[Given entries — start]

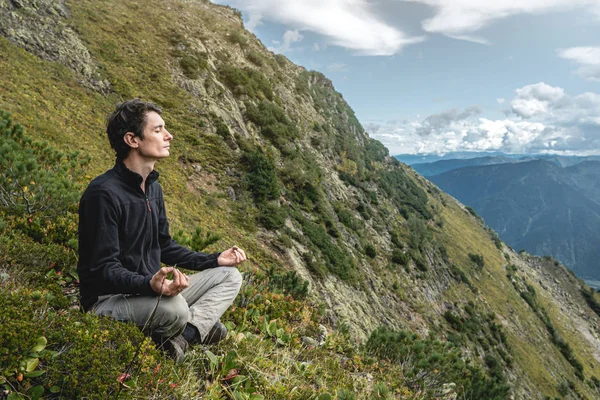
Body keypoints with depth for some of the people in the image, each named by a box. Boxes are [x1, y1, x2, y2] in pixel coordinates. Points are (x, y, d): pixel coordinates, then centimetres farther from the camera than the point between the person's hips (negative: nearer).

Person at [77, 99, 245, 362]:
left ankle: (184, 335, -18)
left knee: (229, 276, 2)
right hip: (108, 299, -9)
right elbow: (103, 267, -22)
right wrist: (150, 284, -40)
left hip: (152, 292, 9)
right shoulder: (104, 193, -20)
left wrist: (214, 260, 10)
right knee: (174, 308, -39)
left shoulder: (153, 187, 8)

[Given entries — finish]

### Work instruction
All lines from the one that has "right hip: (108, 299, -9)" through the end of the material above should be returned exactly; omit the rest.

### Response below
right hip: (108, 299, -9)
right elbow: (103, 267, -22)
right wrist: (150, 284, -40)
left hip: (152, 292, 9)
right shoulder: (104, 193, -20)
left wrist: (214, 260, 10)
right knee: (174, 308, -39)
left shoulder: (153, 187, 8)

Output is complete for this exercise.